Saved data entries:
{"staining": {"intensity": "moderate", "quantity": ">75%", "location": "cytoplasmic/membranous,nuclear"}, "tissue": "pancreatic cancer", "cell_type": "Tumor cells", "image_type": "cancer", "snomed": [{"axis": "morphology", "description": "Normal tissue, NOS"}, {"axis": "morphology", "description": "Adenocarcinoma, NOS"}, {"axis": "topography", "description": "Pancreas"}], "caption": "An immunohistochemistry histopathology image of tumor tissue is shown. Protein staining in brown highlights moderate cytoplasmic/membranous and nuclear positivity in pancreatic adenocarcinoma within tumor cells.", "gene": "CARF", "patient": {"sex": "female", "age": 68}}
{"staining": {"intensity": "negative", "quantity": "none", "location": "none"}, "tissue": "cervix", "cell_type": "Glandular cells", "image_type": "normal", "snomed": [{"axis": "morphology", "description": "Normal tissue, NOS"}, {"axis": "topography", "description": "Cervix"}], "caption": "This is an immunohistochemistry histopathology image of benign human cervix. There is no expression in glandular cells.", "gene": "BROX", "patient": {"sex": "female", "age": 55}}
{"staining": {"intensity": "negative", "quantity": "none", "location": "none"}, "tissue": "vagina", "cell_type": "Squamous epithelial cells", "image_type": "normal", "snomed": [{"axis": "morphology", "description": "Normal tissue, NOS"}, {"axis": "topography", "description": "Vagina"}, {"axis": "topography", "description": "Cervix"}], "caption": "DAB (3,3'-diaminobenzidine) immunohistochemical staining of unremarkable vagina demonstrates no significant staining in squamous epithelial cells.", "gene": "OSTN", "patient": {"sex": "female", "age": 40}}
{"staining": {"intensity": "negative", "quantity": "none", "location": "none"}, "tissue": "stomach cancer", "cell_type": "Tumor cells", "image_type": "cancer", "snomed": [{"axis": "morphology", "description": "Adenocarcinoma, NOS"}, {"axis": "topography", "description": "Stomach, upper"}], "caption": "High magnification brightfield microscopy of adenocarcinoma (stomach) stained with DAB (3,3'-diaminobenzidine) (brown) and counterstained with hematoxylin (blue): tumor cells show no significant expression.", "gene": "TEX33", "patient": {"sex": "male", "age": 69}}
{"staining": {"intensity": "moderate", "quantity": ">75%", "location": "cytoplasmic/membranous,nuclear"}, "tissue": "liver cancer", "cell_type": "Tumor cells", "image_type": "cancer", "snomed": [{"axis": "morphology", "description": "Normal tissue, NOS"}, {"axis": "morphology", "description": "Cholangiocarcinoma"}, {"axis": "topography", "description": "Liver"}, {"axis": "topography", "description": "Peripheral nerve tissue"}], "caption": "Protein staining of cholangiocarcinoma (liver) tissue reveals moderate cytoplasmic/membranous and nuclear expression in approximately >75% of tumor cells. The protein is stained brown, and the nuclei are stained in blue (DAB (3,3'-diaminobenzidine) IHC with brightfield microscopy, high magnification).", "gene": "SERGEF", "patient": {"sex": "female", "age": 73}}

Prompt: Print all of the entries again, exactly as written.

Finished exercise:
{"staining": {"intensity": "moderate", "quantity": ">75%", "location": "cytoplasmic/membranous,nuclear"}, "tissue": "pancreatic cancer", "cell_type": "Tumor cells", "image_type": "cancer", "snomed": [{"axis": "morphology", "description": "Normal tissue, NOS"}, {"axis": "morphology", "description": "Adenocarcinoma, NOS"}, {"axis": "topography", "description": "Pancreas"}], "caption": "An immunohistochemistry histopathology image of tumor tissue is shown. Protein staining in brown highlights moderate cytoplasmic/membranous and nuclear positivity in pancreatic adenocarcinoma within tumor cells.", "gene": "CARF", "patient": {"sex": "female", "age": 68}}
{"staining": {"intensity": "negative", "quantity": "none", "location": "none"}, "tissue": "cervix", "cell_type": "Glandular cells", "image_type": "normal", "snomed": [{"axis": "morphology", "description": "Normal tissue, NOS"}, {"axis": "topography", "description": "Cervix"}], "caption": "This is an immunohistochemistry histopathology image of benign human cervix. There is no expression in glandular cells.", "gene": "BROX", "patient": {"sex": "female", "age": 55}}
{"staining": {"intensity": "negative", "quantity": "none", "location": "none"}, "tissue": "vagina", "cell_type": "Squamous epithelial cells", "image_type": "normal", "snomed": [{"axis": "morphology", "description": "Normal tissue, NOS"}, {"axis": "topography", "description": "Vagina"}, {"axis": "topography", "description": "Cervix"}], "caption": "DAB (3,3'-diaminobenzidine) immunohistochemical staining of unremarkable vagina demonstrates no significant staining in squamous epithelial cells.", "gene": "OSTN", "patient": {"sex": "female", "age": 40}}
{"staining": {"intensity": "negative", "quantity": "none", "location": "none"}, "tissue": "stomach cancer", "cell_type": "Tumor cells", "image_type": "cancer", "snomed": [{"axis": "morphology", "description": "Adenocarcinoma, NOS"}, {"axis": "topography", "description": "Stomach, upper"}], "caption": "High magnification brightfield microscopy of adenocarcinoma (stomach) stained with DAB (3,3'-diaminobenzidine) (brown) and counterstained with hematoxylin (blue): tumor cells show no significant expression.", "gene": "TEX33", "patient": {"sex": "male", "age": 69}}
{"staining": {"intensity": "moderate", "quantity": ">75%", "location": "cytoplasmic/membranous,nuclear"}, "tissue": "liver cancer", "cell_type": "Tumor cells", "image_type": "cancer", "snomed": [{"axis": "morphology", "description": "Normal tissue, NOS"}, {"axis": "morphology", "description": "Cholangiocarcinoma"}, {"axis": "topography", "description": "Liver"}, {"axis": "topography", "description": "Peripheral nerve tissue"}], "caption": "Protein staining of cholangiocarcinoma (liver) tissue reveals moderate cytoplasmic/membranous and nuclear expression in approximately >75% of tumor cells. The protein is stained brown, and the nuclei are stained in blue (DAB (3,3'-diaminobenzidine) IHC with brightfield microscopy, high magnification).", "gene": "SERGEF", "patient": {"sex": "female", "age": 73}}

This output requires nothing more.